## WORK REQUEST
When a line below holds the string "ifdef", show that line.

==== SUPPLIED ENTRIES

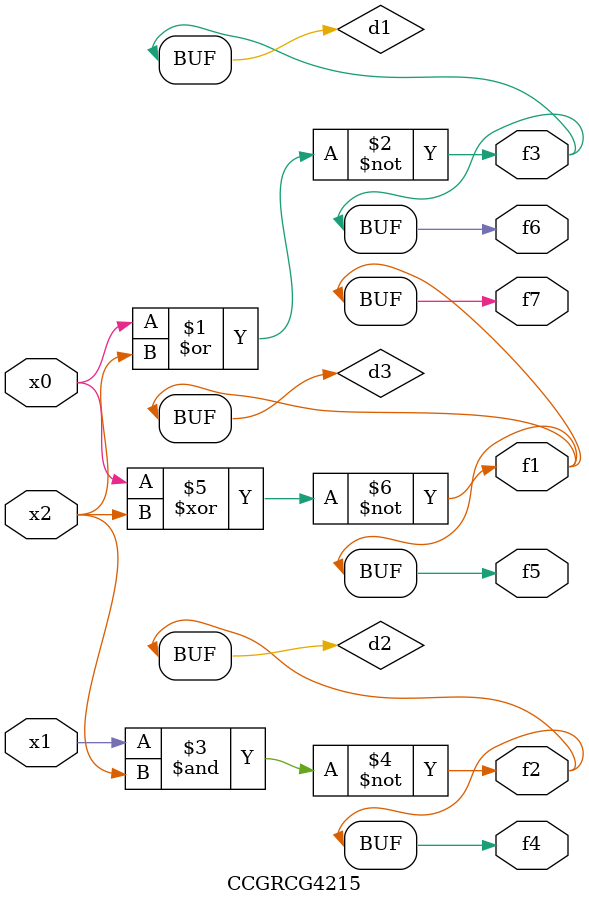
<source format=v>
module CCGRCG4215(
	input x0, x1, x2,
	output f1, f2, f3, f4, f5, f6, f7
);

	wire d1, d2, d3;

	nor (d1, x0, x2);
	nand (d2, x1, x2);
	xnor (d3, x0, x2);
	assign f1 = d3;
	assign f2 = d2;
	assign f3 = d1;
	assign f4 = d2;
	assign f5 = d3;
	assign f6 = d1;
	assign f7 = d3;
endmodule

</source>
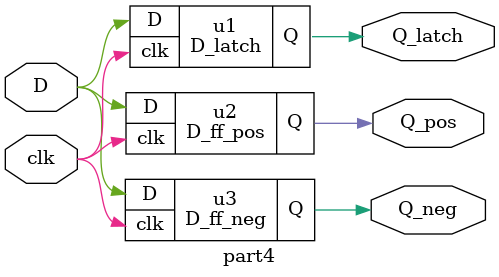
<source format=v>
module D_latch (
    input D,
    input clk,
    output reg Q
);
    always @(*) begin
        if (clk) Q = D;   // khi clk=1 → truyền thẳng
        // khi clk=0 → giữ Q (ko gán, tức là giữ nguyên)
    end
endmodule


// =============================
// 2. D Flip-Flop posedge
// =============================
module D_ff_pos (
    input D,
    input clk,
    output reg Q
);
    always @(posedge clk) begin
        Q <= D;   // chốt tại cạnh lên
    end
endmodule


// =============================
// 3. D Flip-Flop negedge
// =============================
module D_ff_neg (
    input D,
    input clk,
    output reg Q
);
    always @(negedge clk) begin
        Q <= D;   // chốt tại cạnh xuống
    end
endmodule


// =============================
// Top module gom 3 DFF
// =============================
module part4 (
    input  D,
    input  clk,
    output Q_latch,    // latch level
    output Q_pos,      // FF posedge
    output Q_neg       // FF negedge
);

    D_latch u1 (
        .D(D),
        .clk(clk),
        .Q(Q_latch)
    );

    D_ff_pos u2 (
        .D(D),
        .clk(clk),
        .Q(Q_pos)
    );

    D_ff_neg u3 (
        .D(D),
        .clk(clk),
        .Q(Q_neg)
    );

endmodule

</source>
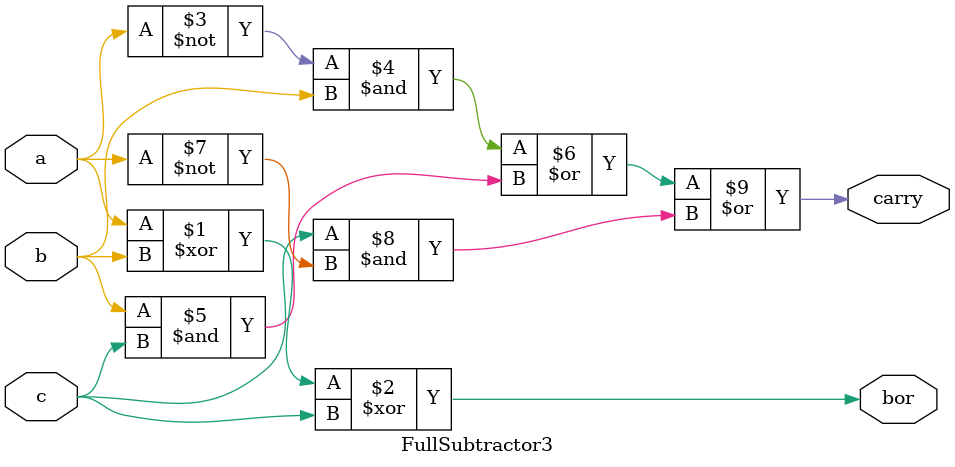
<source format=v>

module FullSubtractor3(
	input a,b,c,
	output bor,carry
	);

   assign bor=a^b^c;
   assign carry=((~a)&b)|(b&c)|(c&(~a));
   
endmodule

</source>
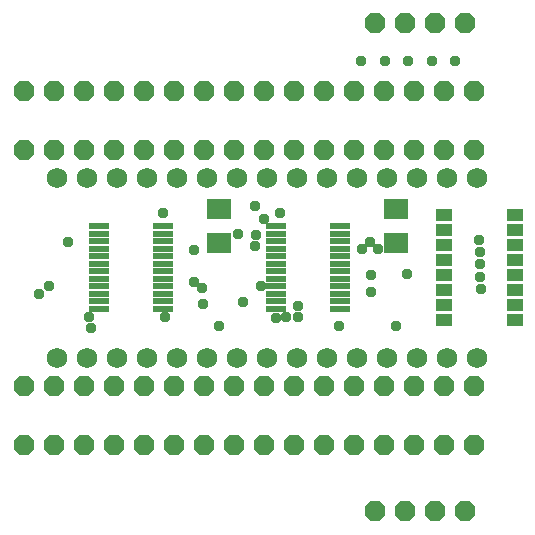
<source format=gbr>
G04 EAGLE Gerber RS-274X export*
G75*
%MOMM*%
%FSLAX34Y34*%
%LPD*%
%INSoldermask Top*%
%IPPOS*%
%AMOC8*
5,1,8,0,0,1.08239X$1,22.5*%
G01*
%ADD10P,1.869504X8X22.500000*%
%ADD11C,1.727200*%
%ADD12R,1.703200X0.603200*%
%ADD13R,1.403200X1.003200*%
%ADD14R,2.006200X1.803200*%
%ADD15C,0.959600*%


D10*
X14500Y74700D03*
X39900Y74700D03*
X65300Y74700D03*
X90700Y74700D03*
X116100Y74700D03*
X141500Y74700D03*
X166900Y74700D03*
X192300Y74700D03*
X217700Y74700D03*
X243100Y74700D03*
X268500Y74700D03*
X293900Y74700D03*
X319300Y74700D03*
X344700Y74700D03*
X370100Y74700D03*
X395500Y74700D03*
X14500Y124700D03*
X39900Y124700D03*
X65300Y124700D03*
X90700Y124700D03*
X116100Y124700D03*
X141500Y124700D03*
X166900Y124700D03*
X192300Y124700D03*
X217700Y124700D03*
X243100Y124700D03*
X268500Y124700D03*
X293900Y124700D03*
X319300Y124700D03*
X344700Y124700D03*
X370100Y124700D03*
X395500Y124700D03*
X14500Y324700D03*
X39900Y324700D03*
X65300Y324700D03*
X90700Y324700D03*
X116100Y324700D03*
X141500Y324700D03*
X166900Y324700D03*
X192300Y324700D03*
X217700Y324700D03*
X243100Y324700D03*
X268500Y324700D03*
X293900Y324700D03*
X319300Y324700D03*
X344700Y324700D03*
X370100Y324700D03*
X395500Y324700D03*
X14500Y374700D03*
X39900Y374700D03*
X65300Y374700D03*
X90700Y374700D03*
X116100Y374700D03*
X141500Y374700D03*
X166900Y374700D03*
X192300Y374700D03*
X217700Y374700D03*
X243100Y374700D03*
X268500Y374700D03*
X293900Y374700D03*
X319300Y374700D03*
X344700Y374700D03*
X370100Y374700D03*
X395500Y374700D03*
X311900Y18700D03*
X337300Y18700D03*
X362700Y18700D03*
X388100Y18700D03*
X311900Y431700D03*
X337300Y431700D03*
X362700Y431700D03*
X388100Y431700D03*
D11*
X220000Y301200D03*
X245400Y301200D03*
X270800Y301200D03*
X296200Y301200D03*
X321600Y301200D03*
X347000Y301200D03*
X194600Y301200D03*
X169200Y301200D03*
X143800Y301200D03*
X118400Y301200D03*
X93000Y301200D03*
X67600Y301200D03*
X42200Y301200D03*
X372400Y301200D03*
X397800Y301200D03*
X220000Y148800D03*
X194600Y148800D03*
X169200Y148800D03*
X143800Y148800D03*
X118400Y148800D03*
X93000Y148800D03*
X245400Y148800D03*
X270800Y148800D03*
X296200Y148800D03*
X321600Y148800D03*
X347000Y148800D03*
X372400Y148800D03*
X397800Y148800D03*
X67600Y148800D03*
X42200Y148800D03*
D12*
X78260Y259914D03*
X78260Y253564D03*
X78260Y247214D03*
X78260Y240864D03*
X78260Y234514D03*
X78260Y228164D03*
X78260Y221814D03*
X78260Y215464D03*
X78260Y209114D03*
X78260Y202764D03*
X78260Y196414D03*
X78260Y190064D03*
X132235Y190064D03*
X132235Y196414D03*
X132235Y202764D03*
X132235Y209114D03*
X132235Y215464D03*
X132235Y221814D03*
X132235Y228164D03*
X132235Y234514D03*
X132235Y240864D03*
X132235Y247214D03*
X132235Y253564D03*
X132235Y259914D03*
X228260Y259914D03*
X228260Y253564D03*
X228260Y247214D03*
X228260Y240864D03*
X228260Y234514D03*
X228260Y228164D03*
X228260Y221814D03*
X228260Y215464D03*
X228260Y209114D03*
X228260Y202764D03*
X228260Y196414D03*
X228260Y190064D03*
X282235Y190064D03*
X282235Y196414D03*
X282235Y202764D03*
X282235Y209114D03*
X282235Y215464D03*
X282235Y221814D03*
X282235Y228164D03*
X282235Y234514D03*
X282235Y240864D03*
X282235Y247214D03*
X282235Y253564D03*
X282235Y259914D03*
D13*
X370000Y269450D03*
X370000Y256750D03*
X370000Y244050D03*
X370000Y231350D03*
X370000Y218650D03*
X370000Y205950D03*
X370000Y193250D03*
X370000Y180550D03*
X430000Y180550D03*
X430000Y193250D03*
X430000Y205950D03*
X430000Y218650D03*
X430000Y231350D03*
X430000Y244050D03*
X430000Y256750D03*
X430000Y269450D03*
D14*
X180000Y274220D03*
X180000Y245780D03*
X330000Y274220D03*
X330000Y245780D03*
D15*
X27500Y203000D03*
X51500Y246500D03*
X211000Y252252D03*
X195860Y253760D03*
X215174Y208986D03*
X35500Y209000D03*
X210356Y243418D03*
X370000Y193250D03*
X281300Y175400D03*
X133720Y183012D03*
X132400Y271300D03*
X166300Y194000D03*
X158800Y240000D03*
X180000Y175780D03*
X330000Y175780D03*
X330000Y274220D03*
X180000Y274220D03*
X158404Y213098D03*
X370000Y180550D03*
X430000Y193250D03*
X217910Y266388D03*
X210500Y277252D03*
X71080Y174152D03*
X300700Y240350D03*
X308100Y218600D03*
X308800Y204300D03*
X338700Y219700D03*
X246300Y192100D03*
X246600Y183400D03*
X236800Y182800D03*
X228100Y182600D03*
X307200Y246400D03*
X314100Y240800D03*
X400300Y248600D03*
X400500Y238500D03*
X400700Y228300D03*
X401100Y217100D03*
X401400Y206700D03*
X300000Y400000D03*
X320000Y400000D03*
X340000Y400000D03*
X360000Y400000D03*
X380000Y400000D03*
X69514Y182986D03*
X165600Y207900D03*
X200000Y196100D03*
X231800Y271200D03*
M02*

</source>
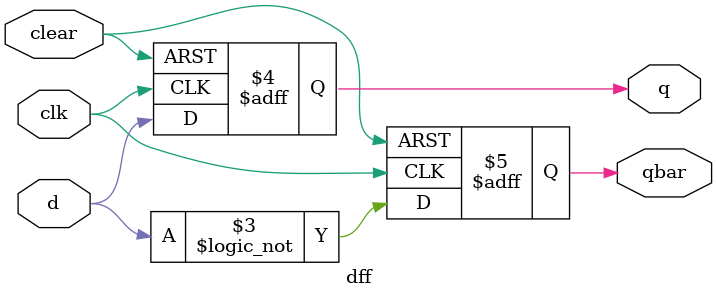
<source format=v>
module dff(
	input clk,
	input d,
	input clear,
	output reg q,
	output reg qbar
	);
	always @(posedge clk or posedge clear) begin
		if (clear==1) begin
			q <= 0;
			qbar <= 1;
		end
		else begin
			q <= d;
			qbar <= !d;
		end
	end
endmodule

</source>
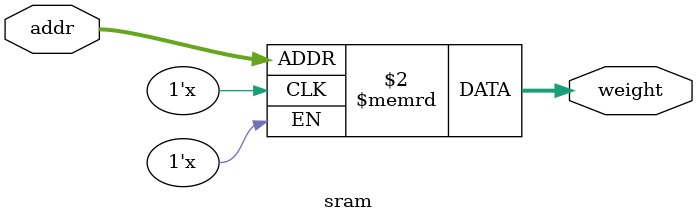
<source format=v>
module sram #(  // TODO: Define an interface for SRAM
    parameter WIDTH = 32, // Width of each weight
    parameter DEPTH = 256 // Depth of the SRAM
) (
    addr, 
    weight
);
    input wire [DEPTH-1:0] addr; // Address to read/write
    output reg signed [WIDTH-1:0] weight; // Output weight

    reg signed [WIDTH-1:0] memory [0:DEPTH-1]; // SRAM memory array

    always @(addr) begin
        weight = memory[addr]; // Read from SRAM
    end

    // always @(posedge clk) begin
    //     if (write_enable) begin
    //         memory[addr / WIDTH] <= data; // Write to SRAM
    //     end
    // end  
    
endmodule
</source>
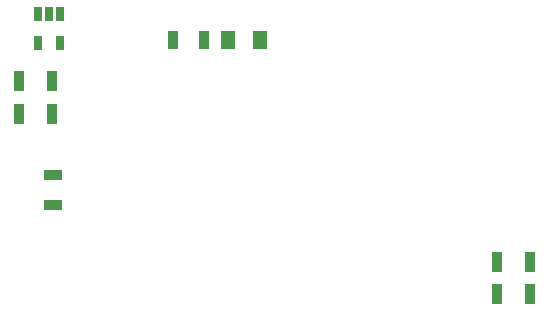
<source format=gbr>
%TF.GenerationSoftware,Altium Limited,Altium Designer,24.6.1 (21)*%
G04 Layer_Color=128*
%FSLAX45Y45*%
%MOMM*%
%TF.SameCoordinates,973C4F09-4287-4DA2-A26F-92637CA031E7*%
%TF.FilePolarity,Positive*%
%TF.FileFunction,Paste,Bot*%
%TF.Part,Single*%
G01*
G75*
%TA.AperFunction,SMDPad,CuDef*%
%ADD12R,0.95606X1.60981*%
%ADD25R,0.95000X1.70000*%
%ADD26R,1.20000X1.50000*%
%ADD27R,0.70000X1.15000*%
%ADD28R,1.60981X0.95606*%
D12*
X5108509Y12052300D02*
D03*
X4848291D02*
D03*
D25*
X3823000Y11430000D02*
D03*
X3543000D02*
D03*
X7874300Y9906000D02*
D03*
X7594300D02*
D03*
X7874300Y10172700D02*
D03*
X7594300D02*
D03*
X3542701Y11709400D02*
D03*
X3822700D02*
D03*
D26*
X5317998Y12052300D02*
D03*
X5588000D02*
D03*
D27*
X3702299Y12031401D02*
D03*
X3892301D02*
D03*
Y12276399D02*
D03*
X3797300D02*
D03*
X3702299D02*
D03*
D28*
X3835400Y10912409D02*
D03*
Y10652191D02*
D03*
%TF.MD5,c319788a36ff6f186f9b937838a497be*%
M02*

</source>
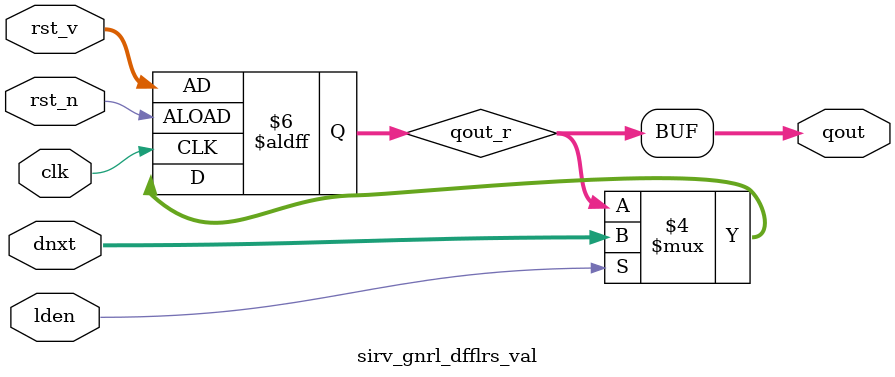
<source format=v>
`include "defines.vh"


module sirv_gnrl_dfflrs_val # (
    parameter DW = 32
) (
    input               lden    , 
    input      [DW-1:0] dnxt    ,
    output     [DW-1:0] qout    ,

    input               clk     ,
    input               rst_n   ,
    input      [DW-1:0] rst_v
);

reg [DW-1:0] qout_r;

always @(posedge clk or negedge rst_n) 
begin : DFFLRS_PROC
    if (rst_n == 1'b0) begin
        qout_r <= rst_v;
    end else if (lden == 1'b1) begin
        qout_r <= dnxt;
    end
end

assign qout = qout_r;

`ifdef SIMULATION//{
`ifdef ENABLE_SV_ASSERTION//{
//synopsys translate_off
sirv_gnrl_xchecker # (
  .DW(1)
) sirv_gnrl_xchecker(
  .i_dat(lden),
  .clk  (clk)
);
//synopsys translate_on
`endif//}
`endif//}
    
endmodule
</source>
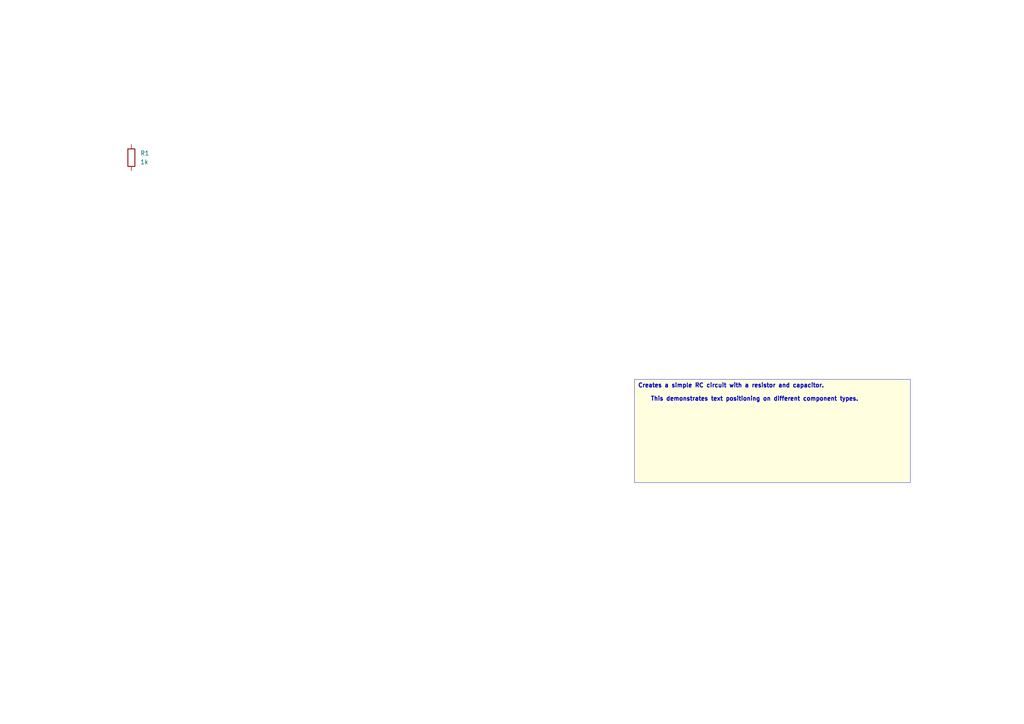
<source format=kicad_sch>
(kicad_sch
	(version 20250114)
	(generator "kicad_api")
	(generator_version 9.0)
	(uuid 5bb145fe-6c8e-45c7-ab50-8172712032ea)
	(paper A4)
	(paper A4)
	
	(title_block
		(title rc_circuit)
		(date 2025-08-02)
		(company Circuit-Synth)
	)
	(symbol
		(lib_id Device:R)
		(at 38.1 45.72 0)
		(in_bom yes)
		(on_board yes)
		(dnp no)
		(uuid 849a663d-268e-43a3-bdbb-eacb3d8b2c36)
		(property
			"Reference"
			"R1"
			(at 40.64 44.449999999999996 0)
			(effects
				(font
					(size 1.27 1.27)
				)
				(justify left)
			)
		)
		(property
			"Value"
			"1k"
			(at 40.64 46.99 0)
			(effects
				(font
					(size 1.27 1.27)
				)
				(justify left)
			)
		)
		(property
			"Footprint"
			"Resistor_SMD:R_0603_1608Metric"
			(at 38.1 55.72 0)
			(effects
				(font
					(size 1.27 1.27)
				)
				(hide yes)
			)
		)
		(instances
			(project
				"circuit"
				(path
					"/"
					(reference R1)
					(unit 1)
				)
			)
			(project
				"single_resistor"
				(path
					"/cd187732-a44d-4687-9acf-b3d859a3de95/b8b2647d-1ba4-4835-b21c-457d8a68d758"
					(reference R1)
					(unit 1)
				)
			)
		)
	)
	(text_box
		"Creates a simple RC circuit with a resistor and capacitor.\n    \n    This demonstrates text positioning on different component types."
		(exclude_from_sim yes)
		(at 184.0 110.0 0)
		(size 80.0 30.0)
		(margins
			1.0
			1.0
			1.0
			1.0
		)
		(stroke
			(width 0.1)
			(type solid)
		)
		(fill
			(type color)
			(color
				255
				255
				224
				1
			)
		)
		(effects
			(font
				(size 1.2 1.2)
				(thickness 0.254)
			)
			(justify left top)
		)
		(uuid 81b686cb-6f92-4a3f-bc87-326b73ad9899)
	)
	(sheet_instances
		(path
			"/cd187732-a44d-4687-9acf-b3d859a3de95/b8b2647d-1ba4-4835-b21c-457d8a68d758"
			(page "1")
		)
	)
	(embedded_fonts no)
	(sheet_instances
		(path
			"/"
			(page "1")
		)
	)
)
</source>
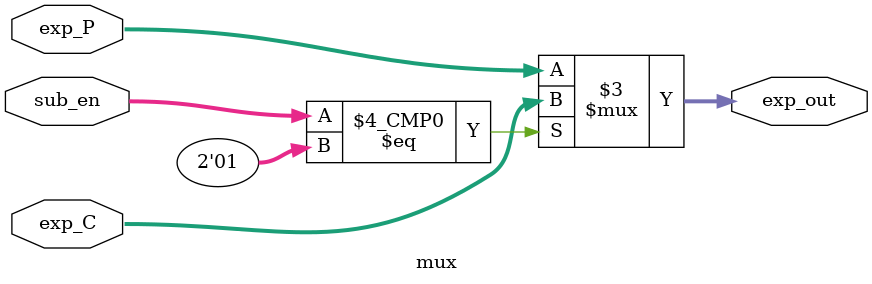
<source format=v>
module mux (exp_P, exp_C, sub_en, exp_out);

    input [7:0] exp_P, exp_C;
    input [1:0] sub_en;
    output reg [7:0] exp_out;

    always @(sub_en or exp_P or exp_C) 
    begin
        case(sub_en)
            2'b00: exp_out = exp_P;
            2'b01: exp_out = exp_C;
            default: exp_out = exp_P;
        endcase
    end

endmodule
</source>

========

## ANSWER BELOW
`ifdef SIMULATION//{
`ifdef ENABLE_SV_ASSERTION//{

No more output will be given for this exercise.